La veine picaresque au XVIIIe se poursuit plus spécifiquement en France avec l’Histoire de Gil Blas de Santillane (1715-1735) du romancier et dramaturge Lesage (1668-1747) : Gil Blas, miséreux, rencontre ainsi, sur la route, des voleurs de grand chemin. Arrêté, il devient ensuite valet et passe dans toutes les classes sociales, spectateur de leurs turpitudes. De même, Marivaux (1688-1763) approfondit cette peinture de la réalité avec Le Paysan parvenu (1734-1735) et La Vie de Marianne (1731-1742).
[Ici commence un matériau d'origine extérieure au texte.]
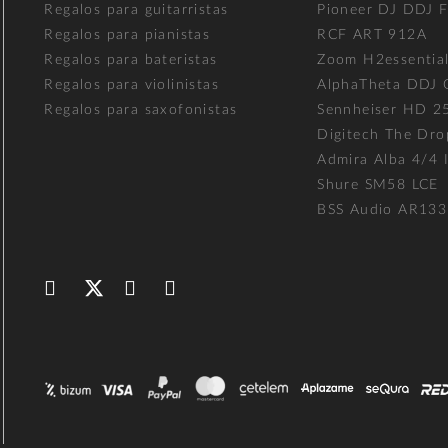
Regalos para guitarristas
Pioneer DJ DDJ 
Regalos para pianistas
RCF ART 912A
Regalos para bateristas
Zoom H2essentia
Regalos para violinistas
AlphaTheta DDJ
Regalos para saxofonistas
Sennheiser HD 2
Digitech The Dro
Admira Alba 4/4 I
Shure SM58 LCE
BSS Audio AR133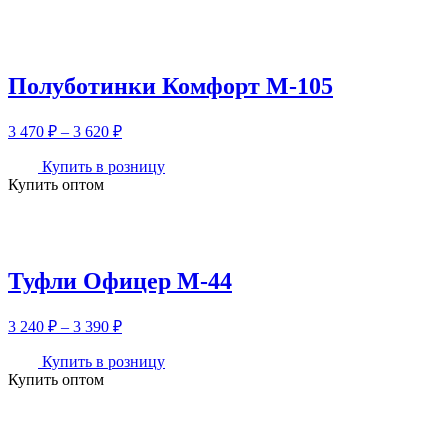
Полуботинки Комфорт М-105
Диапазон
3 470
₽
–
3 620
₽
цен:
3
Купить в розницу
Купить оптом
470 ₽
–
3
620 ₽
Туфли Офицер М-44
Диапазон
3 240
₽
–
3 390
₽
цен:
3
Купить в розницу
Купить оптом
240 ₽
–
3
390 ₽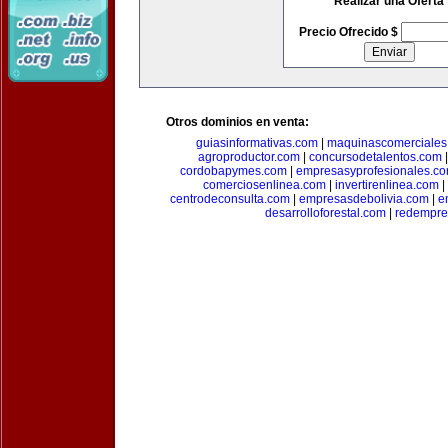
Realizar una Oferta
Precio Ofrecido $
Otros dominios en venta:
guiasinformativas.com
|
maquinascomerciales
agroproductor.com
|
concursodetalentos.com
cordobapymes.com
|
empresasyprofesionales.c
comerciosenlinea.com
|
invertirenlinea.com
|
centrodeconsulta.com
|
empresasdebolivia.com
|
e
desarrolloforestal.com
|
redempre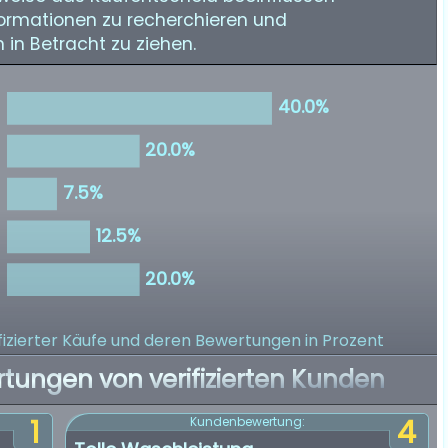
nformationen zu recherchieren und
in Betracht zu ziehen.
izierter Käufe
und deren Bewertungen in Prozent
rtungen von verifizierten Kunden
1
4
Kundenbewertung:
D’une certaine manière, le réalisme social du récit picaresque se poursuit dans le roman de mœurs, chez l’Abbé Prévost, avec L’Histoire du chevalier des Grieux et de Manon Lescaut (1731), montrant la rencontre des deux héros aux prises avec des personnages interlopes ou des aristocrates corrompus à Paris.
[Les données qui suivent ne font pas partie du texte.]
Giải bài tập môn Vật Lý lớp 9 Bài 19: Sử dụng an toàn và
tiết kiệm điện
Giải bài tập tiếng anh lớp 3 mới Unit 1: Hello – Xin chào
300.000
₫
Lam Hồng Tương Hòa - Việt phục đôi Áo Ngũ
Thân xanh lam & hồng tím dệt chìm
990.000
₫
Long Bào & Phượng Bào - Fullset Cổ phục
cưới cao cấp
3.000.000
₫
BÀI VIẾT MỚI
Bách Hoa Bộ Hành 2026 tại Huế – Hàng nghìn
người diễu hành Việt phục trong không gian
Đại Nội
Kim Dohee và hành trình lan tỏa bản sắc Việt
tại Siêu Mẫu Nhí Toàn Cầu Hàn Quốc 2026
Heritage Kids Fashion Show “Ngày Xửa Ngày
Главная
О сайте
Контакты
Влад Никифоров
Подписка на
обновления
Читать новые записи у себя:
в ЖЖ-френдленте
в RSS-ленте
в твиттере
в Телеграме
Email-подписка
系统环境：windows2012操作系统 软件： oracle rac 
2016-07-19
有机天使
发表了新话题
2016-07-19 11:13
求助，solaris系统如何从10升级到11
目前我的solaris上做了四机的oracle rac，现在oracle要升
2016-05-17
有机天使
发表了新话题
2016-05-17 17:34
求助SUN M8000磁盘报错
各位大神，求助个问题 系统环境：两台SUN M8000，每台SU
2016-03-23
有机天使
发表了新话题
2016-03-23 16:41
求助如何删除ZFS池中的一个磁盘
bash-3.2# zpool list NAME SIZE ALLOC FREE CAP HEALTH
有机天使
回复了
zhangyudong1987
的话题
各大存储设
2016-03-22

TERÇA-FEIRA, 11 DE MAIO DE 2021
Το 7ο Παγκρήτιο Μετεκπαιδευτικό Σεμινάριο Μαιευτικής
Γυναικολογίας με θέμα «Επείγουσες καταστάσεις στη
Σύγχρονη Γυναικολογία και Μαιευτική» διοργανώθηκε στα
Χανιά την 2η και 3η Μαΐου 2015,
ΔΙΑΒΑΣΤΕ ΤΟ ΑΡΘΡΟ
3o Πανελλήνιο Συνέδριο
Le XIXe siècle fait véritablement entrer le peuple, ses souffrances, ses misères en littérature : la noblesse se trouve détrôner en littérature. Le réalisme romanesque se déploie chez Balzac, chez Sand (Le Compagnon du Tour de France, 1840), Hugo avec Les Misérables (1862), mais aussi dans l’œuvre naturalisme de Maupassant (Bel-Ami, en 1885, histoire de l’ascension sociale d’un arriviste séducteur, qui n’a pas son bac) et de Zola (Thérèse Raquin, 1873, « roman sur le peuple qui ne mente pas et qui ait l’odeur du peuple », Préface, L’Assommoir, 1877, roman violent de la misère du petit peuple, sur fond d’alcoolisme et de prostitution ; Germinal en 1885, sur la révolte des mineurs). N’oublions pas Huysmans et Marthe, Histoire d’une fille (1876) qui évoque la vie et les mésaventures d’une Parisienne forcée à se prostituer pour survivre, ou bien le Journal d’une femme de chambre de Mirbeau (1900), sans oublier la fresque monumentale de Sue : Les Mystères de Paris.
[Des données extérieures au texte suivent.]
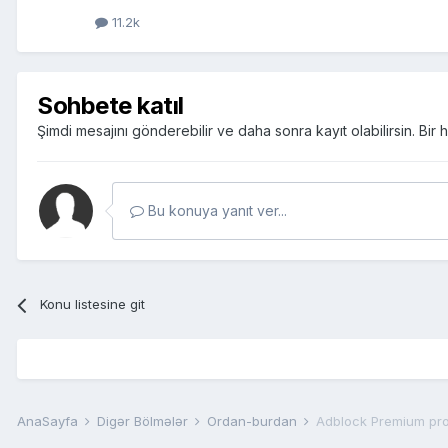
11.2k
Sohbete katıl
Şimdi mesajını gönderebilir ve daha sonra kayıt olabilirsin. Bi
Bu konuya yanıt ver...
Konu listesine git
AnaSayfa
Digər Bölmələr
Ordan-burdan
Adblock Premium pr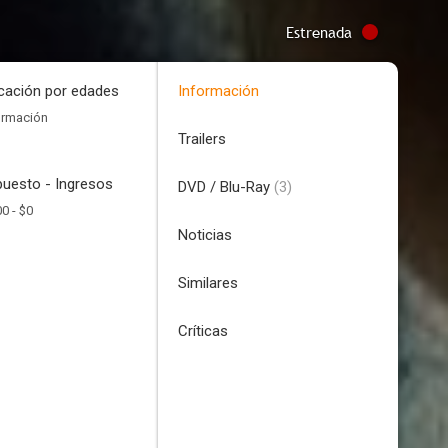
Estrenada
icación por edades
Información
ormación
Trailers
uesto - Ingresos
DVD / Blu-Ray
(3)
00 -
$0
Noticias
Similares
Críticas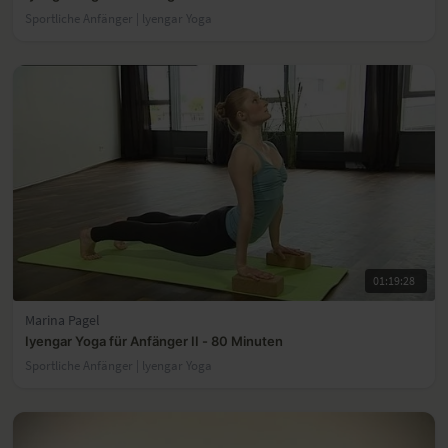
Sportliche Anfänger | lyengar Yoga
01:19:28
Marina Pagel
Iyengar Yoga für Anfänger II - 80 Minuten
Sportliche Anfänger | lyengar Yoga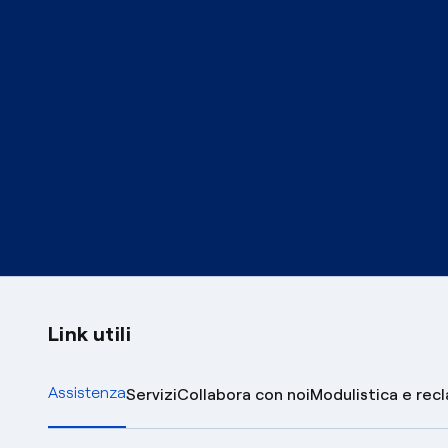
Link utili
Assistenza
Servizi
Collabora con noi
Modulistica e rec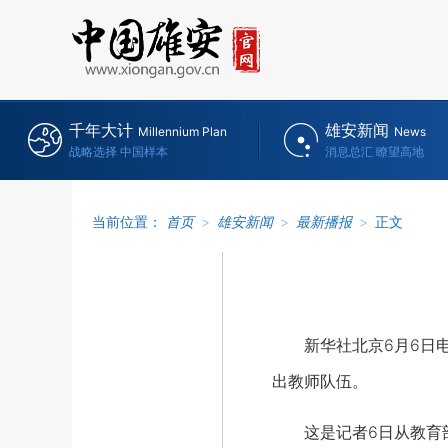
千年大计
雄安新闻
Millennium Plan
News
战略选择 中国样本
消息总汇 瞭望高地
当前位置：
首页
>
雄安新闻
>
最新播报
>
正文
新华社北京6月6日电（
出教师队伍。
这是记者6日从教育部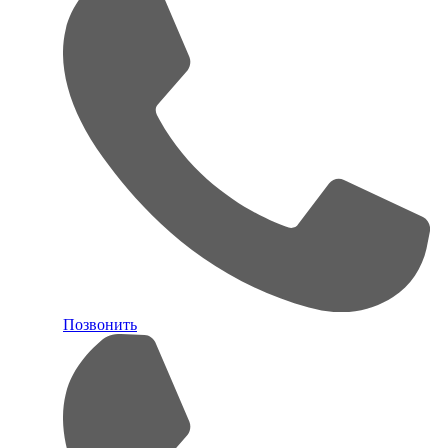
Позвонить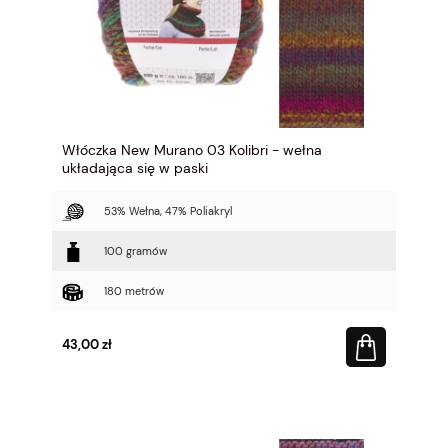
Włóczka New Murano 03 Kolibri - wełna
układająca się w paski
53% Wełna, 47% Poliakryl
100 gramów
180 metrów
43,00 zł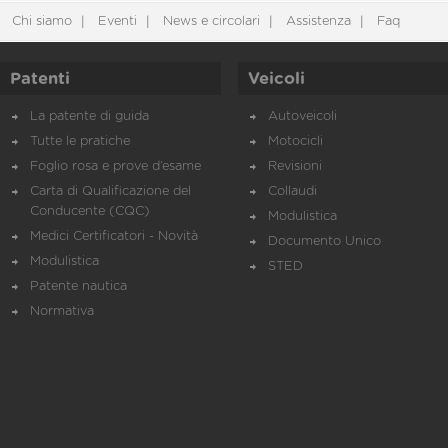
Chi siamo
Eventi
News e circolari
Assistenza
Faq
Patenti
Veicoli
La patente di guida
Autoveicoli
Tutte le pratiche
Motocicli
Foglio rosa e prove d’esame
Revisioni
Carta di Qualificazione del
Collaudi
Conducente (CQC)
Modulistica
Medici Certificatori - Novità
Documento Unico
Modulistica
STED
Patente nautica
Normativa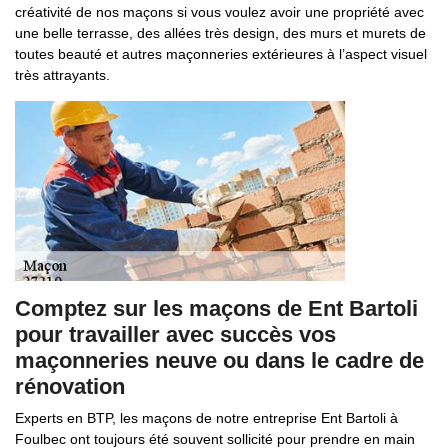
créativité de nos maçons si vous voulez avoir une propriété avec
une belle terrasse, des allées très design, des murs et murets de
toutes beauté et autres maçonneries extérieures à l’aspect visuel
très attrayants.
Comptez sur les maçons de Ent Bartoli
pour travailler avec succès vos
maçonneries neuve ou dans le cadre de
rénovation
Experts en BTP, les maçons de notre entreprise Ent Bartoli à
Foulbec ont toujours été souvent sollicité pour prendre en main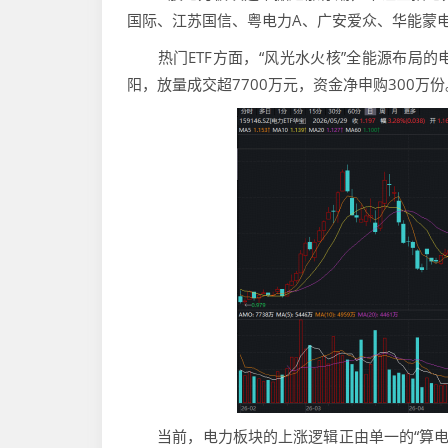
国际、江苏国信、粤电力A、广安爱众、华能蒙
热门ETF方面，“风光水火核”全能源布局的电力
阳，放量成交超7700万元，资金净申购300万份
当前，电力板块的上涨逻辑正由单一的“算电协同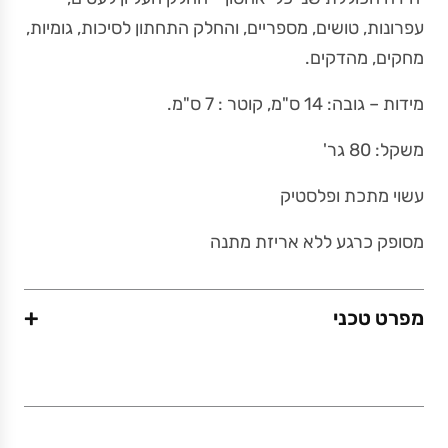
עפרונות, טושים, מספריים, והחלק התחתון לסיכות, גומיות,
מחקים, מהדקים.
מידות – גובה: 14 ס"מ, קוטר : 7 ס"מ.
משקל: 80 גר'
עשוי מתכת ופלסטיק
מסופק כרגע ללא אריזת מתנה
+
מפרט טכני
משקל (גרם)
0.2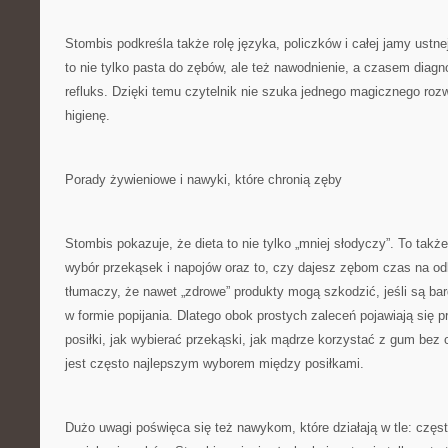
Stombis podkreśla także rolę języka, policzków i całej jamy ustne
to nie tylko pasta do zębów, ale też nawodnienie, a czasem diagn
refluks. Dzięki temu czytelnik nie szuka jednego magicznego rozw
higienę.
Porady żywieniowe i nawyki, które chronią zęby
Stombis pokazuje, że dieta to nie tylko „mniej słodyczy”. To także
wybór przekąsek i napojów oraz to, czy dajesz zębom czas na o
tłumaczy, że nawet „zdrowe” produkty mogą szkodzić, jeśli są b
w formie popijania. Dlatego obok prostych zaleceń pojawiają się pr
posiłki, jak wybierać przekąski, jak mądrze korzystać z gum bez
jest często najlepszym wyborem między posiłkami.
Dużo uwagi poświęca się też nawykom, które działają w tle: częst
Le XXe siècle n’est pas en reste, avec les romans de Céline, Voyage au bout de la nuit (1932), Mort à crédit (1936), avec, par exemple, Àla ligne de Ponthus (2019), sur l’aliénation du travail à la chaîne, ou ceux d’Édouard Louis, En finir avec Eddy Bellegueule (2014), Qui a tué mon père (2018), Combats et métamorphoses d’une femme (2021), sur la vie violente et alcoolisée en Picardie.